_SELECTED TEXT_
What This Concept Is

Many real systems are inconsistent: the observation vector $b$ does not lie in the column space of $A$, so $Ax = b$ has no exact solution. Instead of accepting "no solution," the least-squares approach replaces the impossible goal "solve exactly" with the right goal "minimize error in the 2-norm."

Given $Ax = b$ with no exact solution, least squares chooses $\hat x$ to minimize $|Ax - b|^2$. Geometrically, $A\hat x$ is the orthogonal projection of $b$ onto $\text{Col}(A)$. The residual $r = b - A\hat x$ lies in $\text{Col}(A)^\perp = \text{Null}(A^T)$. The orthogonality condition $A^T r = 0$ immediately yields the normal equations

$$A^T A,\hat x = A^T b.$$

When $A$ has independent columns, $A^TA$ is symmetric positive definite, so the normal equations have a unique solution $\hat x = (A^TA)^{-1}A^T b$. The matrix $(A^TA)^{-1}A^T$ is the left pseudoinverse $A^+$; the projection onto $\text{Col}(A)$ is $P = A(A^TA)^{-1}A^T$. Important properties: $P^2 = P$ (idempotent), $P^T = P$ (symmetric), and $Pb = A\hat x$.

QR factorization makes the normal equations numerically cleaner. Write $A = QR$ with $Q$ having orthonormal columns and $R$ upper triangular. Then $A^TA = R^T Q^T Q R = R^T R$ and the normal equations become $R^T R \hat x = R^T Q^T b$, simplifying to $R \hat x = Q^T b$ -- a triangular system. QR produces the answer with condition number $\kappa(A)$ instead of the $\kappa(A)^2$ that plagues explicit $A^TA$ formation. For ill-conditioned $A$, QR (or SVD) is the default; normal equations are the analytical tool.

_DATA PROVIDED_
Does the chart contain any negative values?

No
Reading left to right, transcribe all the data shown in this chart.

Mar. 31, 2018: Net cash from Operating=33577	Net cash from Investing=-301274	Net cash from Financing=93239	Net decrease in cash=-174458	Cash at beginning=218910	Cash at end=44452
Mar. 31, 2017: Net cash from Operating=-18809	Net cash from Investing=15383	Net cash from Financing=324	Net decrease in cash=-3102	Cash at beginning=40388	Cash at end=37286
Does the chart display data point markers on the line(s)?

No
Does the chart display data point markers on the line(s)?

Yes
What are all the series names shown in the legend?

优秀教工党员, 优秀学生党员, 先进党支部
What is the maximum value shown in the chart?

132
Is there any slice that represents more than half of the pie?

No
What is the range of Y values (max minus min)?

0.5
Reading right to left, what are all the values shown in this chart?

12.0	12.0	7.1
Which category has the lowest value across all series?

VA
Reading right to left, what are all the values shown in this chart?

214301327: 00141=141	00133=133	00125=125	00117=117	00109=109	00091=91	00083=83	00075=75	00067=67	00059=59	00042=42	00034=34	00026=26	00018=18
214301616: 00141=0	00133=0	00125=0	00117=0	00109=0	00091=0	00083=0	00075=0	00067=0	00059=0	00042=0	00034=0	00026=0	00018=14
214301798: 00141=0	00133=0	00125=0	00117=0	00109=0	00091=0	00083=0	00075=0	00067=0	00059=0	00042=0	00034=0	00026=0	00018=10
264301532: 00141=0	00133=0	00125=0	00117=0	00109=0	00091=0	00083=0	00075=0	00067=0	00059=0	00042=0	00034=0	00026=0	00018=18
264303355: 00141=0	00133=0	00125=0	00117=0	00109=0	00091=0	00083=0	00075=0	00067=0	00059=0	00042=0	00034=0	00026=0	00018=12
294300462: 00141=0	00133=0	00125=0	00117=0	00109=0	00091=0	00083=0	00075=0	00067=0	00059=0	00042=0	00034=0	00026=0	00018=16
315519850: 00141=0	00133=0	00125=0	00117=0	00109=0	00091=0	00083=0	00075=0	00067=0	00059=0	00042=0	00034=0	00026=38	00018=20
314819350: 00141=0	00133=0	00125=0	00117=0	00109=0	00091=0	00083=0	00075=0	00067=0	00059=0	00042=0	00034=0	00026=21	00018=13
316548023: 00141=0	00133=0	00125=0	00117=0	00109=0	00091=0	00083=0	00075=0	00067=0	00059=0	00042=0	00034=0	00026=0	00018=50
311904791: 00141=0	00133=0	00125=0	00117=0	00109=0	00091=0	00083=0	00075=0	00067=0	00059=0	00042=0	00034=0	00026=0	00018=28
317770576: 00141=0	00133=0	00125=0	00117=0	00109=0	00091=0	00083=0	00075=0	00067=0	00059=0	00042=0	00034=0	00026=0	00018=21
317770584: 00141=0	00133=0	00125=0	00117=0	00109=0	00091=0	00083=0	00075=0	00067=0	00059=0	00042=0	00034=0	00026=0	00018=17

_INSTRUCTIONS_
a. Retype the least-squares passage from "When $A$ has" to "the analytical tool.".
b. According to the least-squares passage, in which subspace does the residual $r = b - A\hat x$ lie?
c. Carry on the least-squares passage from its final sentence.
The material stands apart from the least-squares passage and is not covered by any of these tasks.

_ANSWERS FOR EACH ITEM_
a.
When $A$ has independent columns, $A^TA$ is symmetric positive definite, so the normal equations have a unique solution $\hat x = (A^TA)^{-1}A^T b$. The matrix $(A^TA)^{-1}A^T$ is the left pseudoinverse $A^+$; the projection onto $\text{Col}(A)$ is $P = A(A^TA)^{-1}A^T$. Important properties: $P^2 = P$ (idempotent), $P^T = P$ (symmetric), and $Pb = A\hat x$.

QR factorization makes the normal equations numerically cleaner. Write $A = QR$ with $Q$ having orthonormal columns and $R$ upper triangular. Then $A^TA = R^T Q^T Q R = R^T R$ and the normal equations become $R^T R \hat x = R^T Q^T b$, simplifying to $R \hat x = Q^T b$ -- a triangular system. QR produces the answer with condition number $\kappa(A)$ instead of the $\kappa(A)^2$ that plagues explicit $A^TA$ formation. For ill-conditioned $A$, QR (or SVD) is the default; normal equations are the analytical tool.

b. It lies in $\text{Col}(A)^\perp$, which equals $\text{Null}(A^T)$.

c.
Distinguish three solution regimes for $Ax = b$:

  • Square, full rank: $\hat x = A^{-1}b$, exact. Solve by LU.
  • Overdetermined ($m > n$), full column rank: $\hat x$ is the least-squares solution. Solve by QR.
  • Underdetermined or rank-deficient: infinitely many least-squares solutions. The minimum-norm one is $\hat x = A^+ b$, computed by SVD.

Why It Matters Here

This is one of the most important pages in the module because it connects orthogonality, approximation, regression, data fitting, and numerical stability. If you want the first serious bridge from textbook linear algebra to ML and data work, this is it. Every linear regression you will ever fit is a least-squares problem; every Kalman filter update is a least-squares update; every principal-component projection is orthogonal projection.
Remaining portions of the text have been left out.